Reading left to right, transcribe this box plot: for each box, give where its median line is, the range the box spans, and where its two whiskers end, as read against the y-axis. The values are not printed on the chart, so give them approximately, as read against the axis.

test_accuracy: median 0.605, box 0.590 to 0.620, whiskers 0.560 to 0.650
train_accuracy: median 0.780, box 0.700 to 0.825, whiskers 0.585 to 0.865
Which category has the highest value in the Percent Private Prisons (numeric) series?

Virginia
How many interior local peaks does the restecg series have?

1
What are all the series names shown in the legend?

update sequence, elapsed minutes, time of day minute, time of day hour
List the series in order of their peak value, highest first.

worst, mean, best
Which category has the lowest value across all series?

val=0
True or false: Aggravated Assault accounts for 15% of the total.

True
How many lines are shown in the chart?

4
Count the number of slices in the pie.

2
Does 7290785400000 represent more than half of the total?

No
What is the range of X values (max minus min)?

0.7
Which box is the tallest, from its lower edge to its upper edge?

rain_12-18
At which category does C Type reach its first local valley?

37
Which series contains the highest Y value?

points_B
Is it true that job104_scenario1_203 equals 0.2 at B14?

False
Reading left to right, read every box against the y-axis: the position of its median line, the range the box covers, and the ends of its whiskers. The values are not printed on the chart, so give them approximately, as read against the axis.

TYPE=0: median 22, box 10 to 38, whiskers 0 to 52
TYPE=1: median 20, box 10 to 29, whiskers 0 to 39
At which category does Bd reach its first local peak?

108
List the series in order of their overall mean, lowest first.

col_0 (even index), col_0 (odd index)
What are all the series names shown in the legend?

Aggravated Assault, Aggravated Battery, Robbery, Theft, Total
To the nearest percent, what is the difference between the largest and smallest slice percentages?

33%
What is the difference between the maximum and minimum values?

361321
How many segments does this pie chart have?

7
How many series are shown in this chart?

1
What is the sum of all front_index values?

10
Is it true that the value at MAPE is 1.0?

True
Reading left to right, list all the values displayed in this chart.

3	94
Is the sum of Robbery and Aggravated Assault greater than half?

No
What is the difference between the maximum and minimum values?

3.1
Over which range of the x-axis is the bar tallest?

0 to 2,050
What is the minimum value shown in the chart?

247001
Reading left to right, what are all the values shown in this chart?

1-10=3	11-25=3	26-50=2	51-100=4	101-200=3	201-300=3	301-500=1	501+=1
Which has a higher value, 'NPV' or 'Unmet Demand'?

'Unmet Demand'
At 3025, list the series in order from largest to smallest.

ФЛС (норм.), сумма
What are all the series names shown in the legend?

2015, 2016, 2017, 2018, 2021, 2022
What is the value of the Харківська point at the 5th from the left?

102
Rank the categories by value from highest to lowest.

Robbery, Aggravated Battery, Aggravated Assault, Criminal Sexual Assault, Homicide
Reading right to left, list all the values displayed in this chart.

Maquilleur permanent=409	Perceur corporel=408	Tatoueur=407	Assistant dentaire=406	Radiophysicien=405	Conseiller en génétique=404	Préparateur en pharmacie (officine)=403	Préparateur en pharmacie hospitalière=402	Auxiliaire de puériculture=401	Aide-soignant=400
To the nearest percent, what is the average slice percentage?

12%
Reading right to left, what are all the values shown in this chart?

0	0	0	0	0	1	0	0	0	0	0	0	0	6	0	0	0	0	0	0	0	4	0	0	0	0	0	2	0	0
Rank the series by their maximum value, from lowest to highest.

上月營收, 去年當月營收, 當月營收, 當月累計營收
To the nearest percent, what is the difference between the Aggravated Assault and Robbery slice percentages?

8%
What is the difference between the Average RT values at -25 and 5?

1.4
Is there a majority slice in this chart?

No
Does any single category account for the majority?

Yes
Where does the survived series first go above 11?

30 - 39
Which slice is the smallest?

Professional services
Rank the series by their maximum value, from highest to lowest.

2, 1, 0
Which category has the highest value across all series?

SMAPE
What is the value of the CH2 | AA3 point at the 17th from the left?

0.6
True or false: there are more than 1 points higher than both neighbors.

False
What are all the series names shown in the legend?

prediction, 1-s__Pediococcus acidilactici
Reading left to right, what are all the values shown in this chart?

-------------------------

### Goal of the exercise
Edit the lines above so that every occurrence of "legend" becomes "key", keeping all other text unchanged.

### Answer for the task
Reading left to right, transcribe this box plot: for each box, give where its median line is, the range the box spans, and where its two whiskers end, as read against the y-axis. The values are not printed on the chart, so give them approximately, as read against the axis.

test_accuracy: median 0.605, box 0.590 to 0.620, whiskers 0.560 to 0.650
train_accuracy: median 0.780, box 0.700 to 0.825, whiskers 0.585 to 0.865
Which category has the highest value in the Percent Private Prisons (numeric) series?

Virginia
How many interior local peaks does the restecg series have?

1
What are all the series names shown in the key?

update sequence, elapsed minutes, time of day minute, time of day hour
List the series in order of their peak value, highest first.

worst, mean, best
Which category has the lowest value across all series?

val=0
True or false: Aggravated Assault accounts for 15% of the total.

True
How many lines are shown in the chart?

4
Count the number of slices in the pie.

2
Does 7290785400000 represent more than half of the total?

No
What is the range of X values (max minus min)?

0.7
Which box is the tallest, from its lower edge to its upper edge?

rain_12-18
At which category does C Type reach its first local valley?

37
Which series contains the highest Y value?

points_B
Is it true that job104_scenario1_203 equals 0.2 at B14?

False
Reading left to right, read every box against the y-axis: the position of its median line, the range the box covers, and the ends of its whiskers. The values are not printed on the chart, so give them approximately, as read against the axis.

TYPE=0: median 22, box 10 to 38, whiskers 0 to 52
TYPE=1: median 20, box 10 to 29, whiskers 0 to 39
At which category does Bd reach its first local peak?

108
List the series in order of their overall mean, lowest first.

col_0 (even index), col_0 (odd index)
What are all the series names shown in the key?

Aggravated Assault, Aggravated Battery, Robbery, Theft, Total
To the nearest percent, what is the difference between the largest and smallest slice percentages?

33%
What is the difference between the maximum and minimum values?

361321
How many segments does this pie chart have?

7
How many series are shown in this chart?

1
What is the sum of all front_index values?

10
Is it true that the value at MAPE is 1.0?

True
Reading left to right, list all the values displayed in this chart.

3	94
Is the sum of Robbery and Aggravated Assault greater than half?

No
What is the difference between the maximum and minimum values?

3.1
Over which range of the x-axis is the bar tallest?

0 to 2,050
What is the minimum value shown in the chart?

247001
Reading left to right, what are all the values shown in this chart?

1-10=3	11-25=3	26-50=2	51-100=4	101-200=3	201-300=3	301-500=1	501+=1
Which has a higher value, 'NPV' or 'Unmet Demand'?

'Unmet Demand'
At 3025, list the series in order from largest to smallest.

ФЛС (норм.), сумма
What are all the series names shown in the key?

2015, 2016, 2017, 2018, 2021, 2022
What is the value of the Харківська point at the 5th from the left?

102
Rank the categories by value from highest to lowest.

Robbery, Aggravated Battery, Aggravated Assault, Criminal Sexual Assault, Homicide
Reading right to left, list all the values displayed in this chart.

Maquilleur permanent=409	Perceur corporel=408	Tatoueur=407	Assistant dentaire=406	Radiophysicien=405	Conseiller en génétique=404	Préparateur en pharmacie (officine)=403	Préparateur en pharmacie hospitalière=402	Auxiliaire de puériculture=401	Aide-soignant=400
To the nearest percent, what is the average slice percentage?

12%
Reading right to left, what are all the values shown in this chart?

0	0	0	0	0	1	0	0	0	0	0	0	0	6	0	0	0	0	0	0	0	4	0	0	0	0	0	2	0	0
Rank the series by their maximum value, from lowest to highest.

上月營收, 去年當月營收, 當月營收, 當月累計營收
To the nearest percent, what is the difference between the Aggravated Assault and Robbery slice percentages?

8%
What is the difference between the Average RT values at -25 and 5?

1.4
Is there a majority slice in this chart?

No
Does any single category account for the majority?

Yes
Where does the survived series first go above 11?

30 - 39
Which slice is the smallest?

Professional services
Rank the series by their maximum value, from highest to lowest.

2, 1, 0
Which category has the highest value across all series?

SMAPE
What is the value of the CH2 | AA3 point at the 17th from the left?

0.6
True or false: there are more than 1 points higher than both neighbors.

False
What are all the series names shown in the key?

prediction, 1-s__Pediococcus acidilactici
Reading left to right, what are all the values shown in this chart?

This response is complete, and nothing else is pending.